A high credit score can help you with getting approved a credit card, increasing your credit limits, obtaining a low interest rate on your mortgage, preferred financing on your automobile loan and even good terms on a small-business loan. Whether you wish to maintain a good credit score or improve an existing one, FICO makes it very clear on which elements are used to calculate this number.
Instructions
- 1
Obtain your credit report. Before venturing out to improve your credit score, it is important to know your starting point. Order a copy of your complete credit report and score. You should review each account and see if the payment history, balance amounts, credit limits and comments match up with your records.
2Dispute negative items. Negative items, such as excessive delinquent payments, chargeoffs, and collection records can have damaging impacts on your credit score. When you look at your credit report, note the negative items and see if there are any items that can be removed via a dispute process. If one creditor reported you as being late in your payments, but you can prove you were not, submit the dispute for removal.
3Pay bills on time. Thirty-five percent of your credit score is based on your payment history. If you have a history of being late on your payments, commit to ending that behavior immediately. Over time, a consistent history of being on time with payments will boost your credit score and drown out the impact of older, negative comments and delinquent payment history.

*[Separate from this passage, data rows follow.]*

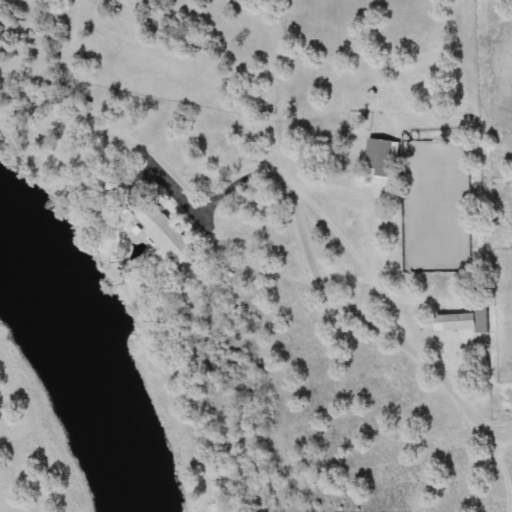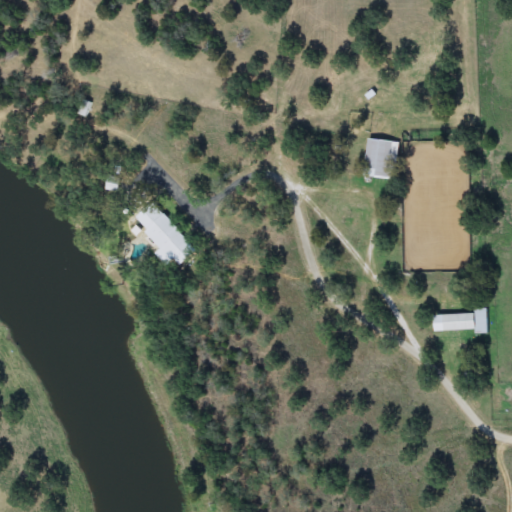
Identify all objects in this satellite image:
building: (382, 158)
building: (383, 159)
building: (165, 237)
building: (166, 238)
road: (341, 300)
building: (463, 322)
building: (463, 322)
road: (507, 472)
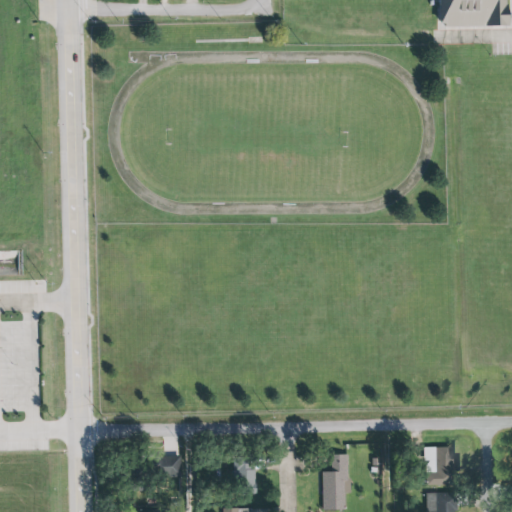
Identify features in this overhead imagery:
road: (261, 1)
road: (164, 5)
road: (165, 10)
building: (466, 12)
road: (473, 36)
track: (270, 131)
road: (74, 255)
road: (38, 300)
road: (29, 367)
road: (296, 427)
road: (40, 433)
building: (161, 466)
building: (435, 466)
road: (486, 468)
road: (384, 469)
road: (287, 470)
road: (184, 471)
building: (239, 476)
building: (331, 484)
building: (437, 502)
building: (134, 510)
building: (233, 510)
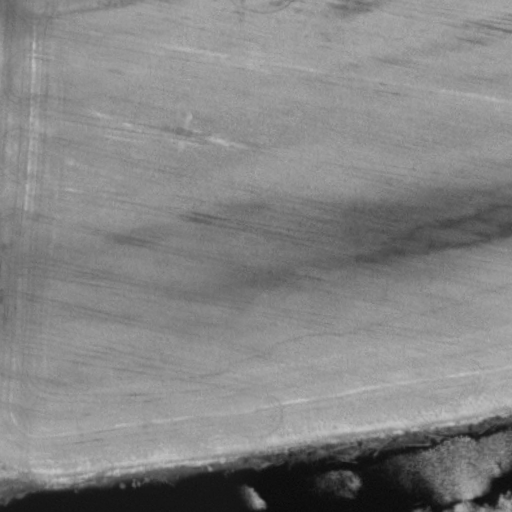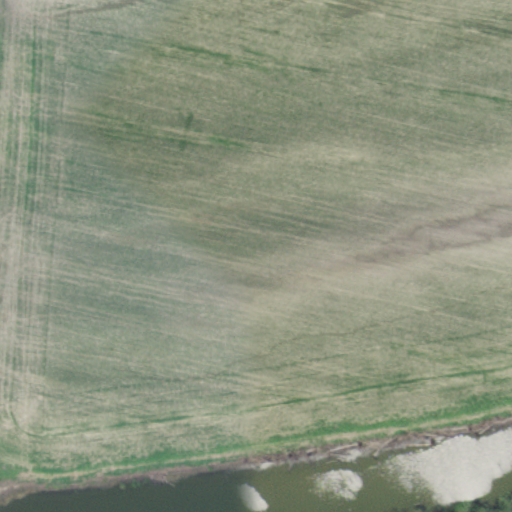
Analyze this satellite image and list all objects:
crop: (248, 217)
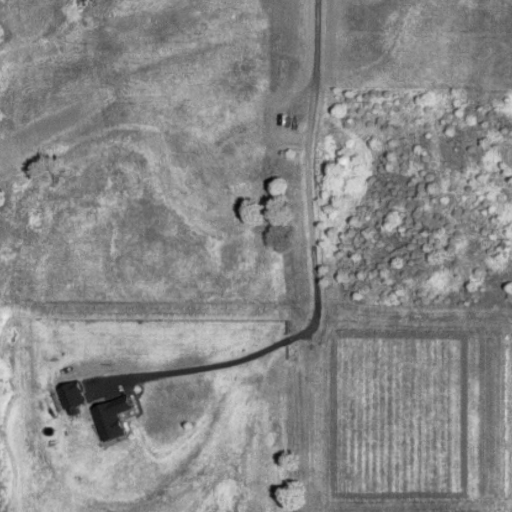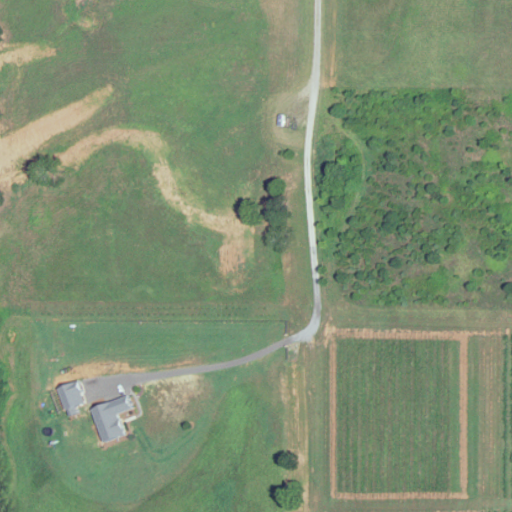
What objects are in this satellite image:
road: (317, 57)
road: (313, 321)
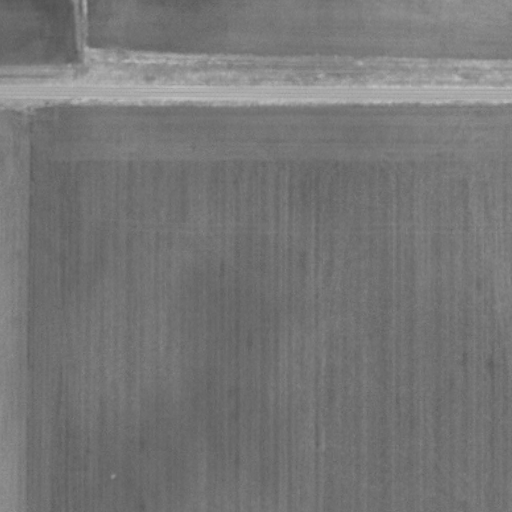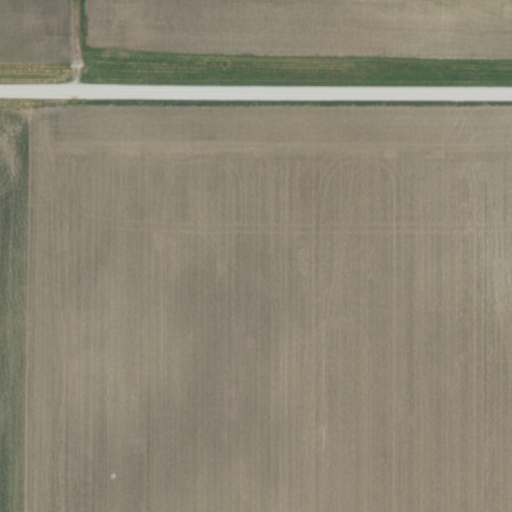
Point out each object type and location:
road: (256, 90)
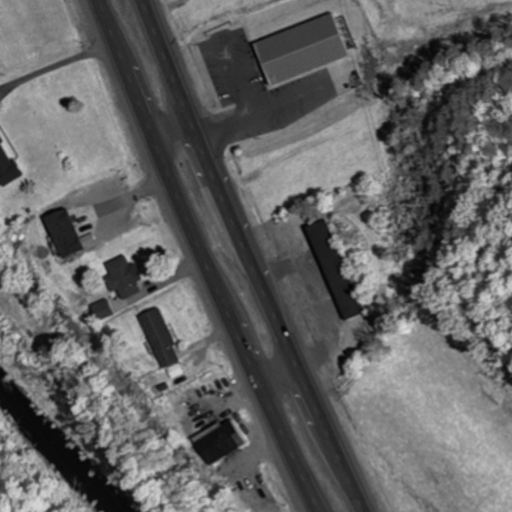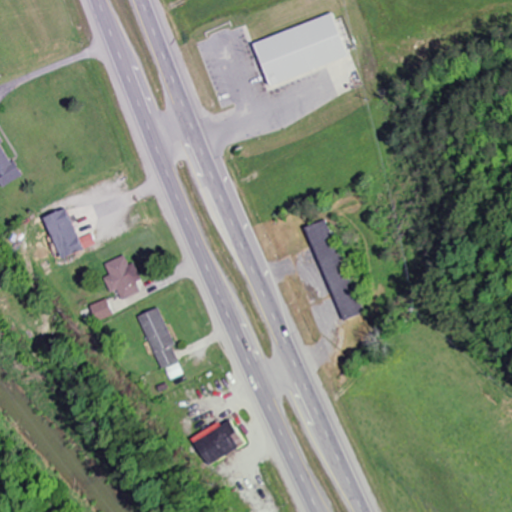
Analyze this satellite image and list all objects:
building: (309, 51)
building: (75, 235)
road: (201, 257)
road: (251, 257)
building: (129, 279)
building: (109, 311)
building: (169, 345)
building: (230, 444)
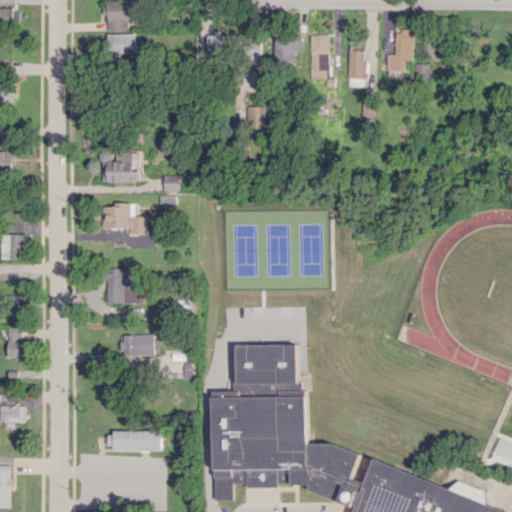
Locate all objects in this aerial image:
road: (432, 0)
building: (121, 14)
building: (10, 15)
building: (121, 42)
building: (216, 44)
building: (431, 46)
building: (287, 47)
building: (402, 50)
building: (253, 52)
building: (320, 55)
building: (358, 63)
building: (424, 71)
building: (6, 92)
building: (258, 116)
building: (8, 160)
building: (123, 165)
building: (172, 182)
building: (169, 199)
building: (125, 217)
building: (12, 246)
road: (56, 256)
building: (123, 285)
track: (477, 293)
building: (17, 306)
building: (14, 342)
building: (137, 344)
building: (269, 363)
building: (188, 368)
road: (208, 388)
building: (11, 412)
building: (133, 439)
building: (305, 451)
building: (314, 461)
building: (4, 486)
building: (472, 490)
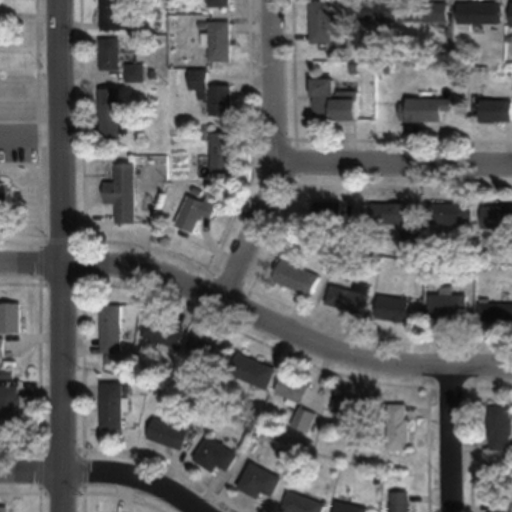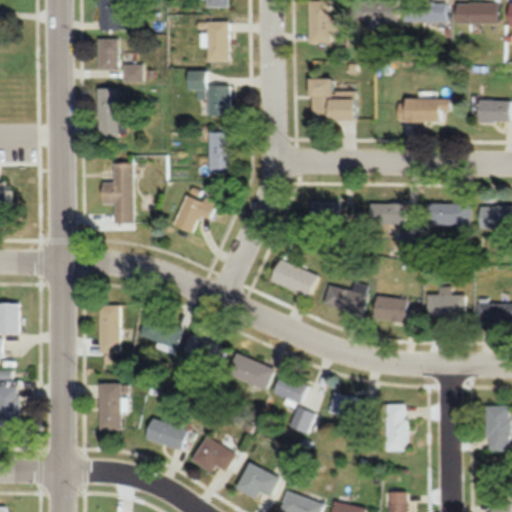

4Pay down debt. The second biggest factor in your credit score is how much money you owe, particularly as it relates to how much of your available credit limits you are using. This factor represents 30 percent of your credit score. Paying down your debt not only will reduce interest fees but also keep you away from over the limit fees and comments on your credit report.
5Request new credit. Once you have taken care of the above items, do not be afraid to request new credit accounts or request credit line increases. More credit available means a lower debt to utilization ratio and more ways to spread your purchases over multiple accounts to avoid running one credit line to a high balance each month. In turn, this will help raise your credit score as creditors will view you as more creditworthy.